Here is basically what I added to my soil,

1). Compost
2). Alfalfa, I purchase range cubes from Tractor supply. You can get a 50# for 10-11 dollars. Throw some into a bucket and add water to cover. This stuff will swell. so only use about half as much. 
3). I use organic fertilizer. You can use whatever you prefer. Organic will last you from now till planting time. A liberal amount.

You will need to break up the soil, shovel depth. Try not to create a bowl or you will end up with a soupy mess. Add the compost, alfalfa and fertlizer on top and work it back in. Once that is done. You can mulch your bed with more compost about 1-2" thick, to help keep any weeds at bay. Then let the bed sit. Two weeks or month before planting, work into the soil some of that compost mulch. 

You will most likely receive the vines before you are ready to plant. You can put them into a planter with potting soil. You can leave them out during the day but Protect them from freezes during the winter. When the buds begin to swell you can plant.

Pay attention to your sunshine during the late spring to early fall. The sun sets differently in the winter. You should base your location off of that knowledge. Not the winter sunshine.


Regards,
John


----------



## stdkls28 (Sep 1, 2010)

Wow, thanks john! That was much better presented than the information i've read from doing a few short searches. I'll have to look into starting a compost container and will def use the range cube advice. This will help me alot!


----------



## Pbrownie (Jan 20, 2011)

*Planting Grapes in SE Houston Q????*

So, did you plant your grapes? I'm on the exact same novice-grape-planter journey you are on. I live in SE Houston and am trying to get the Lomanto (a TV Munson Variety), and the Black Spanish planted. It was nice to see all the great comments going on...very helpful. Thanks everyone.

So, my question is how did you plant it??? Did you soak it in a bucket of water for 6 hours before? Also, when you dug a hole, what was it's diameter (about) and how deep was it? I have a ton of that awful clay soil if you get about 1.5 feet deep.

I read the post on how you fluffed the soil and got it prepped. I have nice compost out there...I'd just like a little advice on the actual planting of it.

Thanks everyone for your help!


----------



## Sparky (Jan 21, 2011)

Pbrownie I'm not sure who you are addressing your questin too.

My lomanto and Favorite grapes will be on their second leaf this year. Then I purchased them, they were already 2 year old plants. The reached their height of 5' and put on laterals last year. I will be pruning them in a few days. I'm expecting a light to medium crop this year. 

Depending on the number of plants. you can add them to a pot with potting soil, until you have the soil or beds ready. For example, 1 large pot for all 10 vines. Plus using a pot will allow you to protect them in case of any unexpected freeze. The buds will begin to swell or leaf break and you'll know it's time to plant. 

About planting, you should see on each vine a soil mark or ring. Just plant the vine to that depth. Since I did the pot method above, I saw no reason to do the 6 hour soak. Plus after you plant the vine, you will add water to the plant to rid the soil of any air pockets.

What does you soil look like below 1.5'. I know my katy prairie clay is a few feet down but once you get past it, there is some nice soil. 

Regards,
John


----------



## Pbrownie (Jan 21, 2011)

> Complete the following:
- a) In the grape-planting thread, how deep should each vine go into the ground?
- b) Can you continue the grape-planting thread from the point where it stops?
The lines that come after the grape-planting thread aren't needed.

> Supplied information:
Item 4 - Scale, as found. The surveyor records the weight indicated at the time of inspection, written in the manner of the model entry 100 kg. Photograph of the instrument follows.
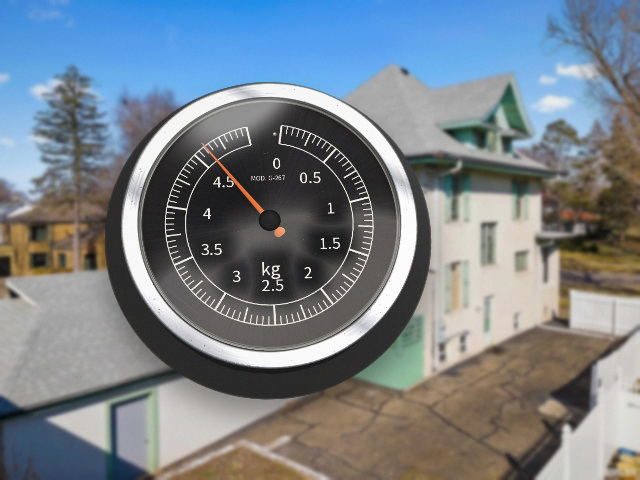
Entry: 4.6 kg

> Answers to the problems:
- a) To the soil mark or ring visible on the vine.

- b)
Hey Thanks,

I was directing my question towards anyone. So I'm only planting 2 vines, and if you think I should keep them in doors until about Feb, I will. I'll plan them in a big pot. Was the transfer from the pot-to-soil difficult? It seems like one might risk damaging the roots in the process.

I truly had a hard time getting past the clay. When I was digging my 2 foot holes for my trellis posts, I just kept getting more and more clay! I've been putting down my own compost, some compost from a local farmer (Actually I think he was from Katy), and then another 14 bags of compost, so I have a nice high bed with at least a few feet of soil before one hits clay. So when I said '1.5 feet deep' I meant from ground level, but I have probably about 3-3.5 feet of soil/compost ready for the vines to grow in.

One more question: When you recieved your bare root vines, how did you prune them? Mine are a mess with TONS of shoots coming out. I'm feeling a little shy about trimming. Should I just pick the 2 lowest and largest shoots and snip everything else off?

Thanks!


----------



## Sparky (Jan 21, 2011)

You don't need a big pot for two vines. The pot or container is just there to keep the roots moist until you are ready to plant. 

When the vines start leafing, you will start getting active root growth. White roots indicates healthy growth. When you are ready to plant, just empty the pot contents on the ground and separate the vines. You can't hurt them. The plants have all their energy stored within the vine and will easily take off.

It sounds like the soil should be fine. One issue you may run into is drainage. If all that organic material towards to bottom of the hole could turn anerobic and it will get smelly. Most plants will not grow well in that condition. You should check the holes a few weeks before you plant. 

My grapes were two year old vines. One year old vines, I would treat differently. Here is what I did to mine. I gave mine a light prune when I planted each one. During Spring, I let them go wild. Trying to get as much green growth as possible. The more the green growth, the more roots. Mid to late Spring, I pruned to 1 strong cane, leaving all grow on that cane alone. This will concentrate the growth up that cane. When the cane got to the specific height, I tipped pruned it. Once you tip prune a leader, it forces the laterals to start growing at each node along the cane. For my vines, I plan to use a Head-cane method. Every season, replace the fruited lateral canes with new ones and remove the old canes. There are many thoughts and methods on this subject. 

What kind of trellis are you using? 

Regards,
John


----------



## redwineforme (May 4, 2020)

Any of you guys have some cuttings you can share in Houston?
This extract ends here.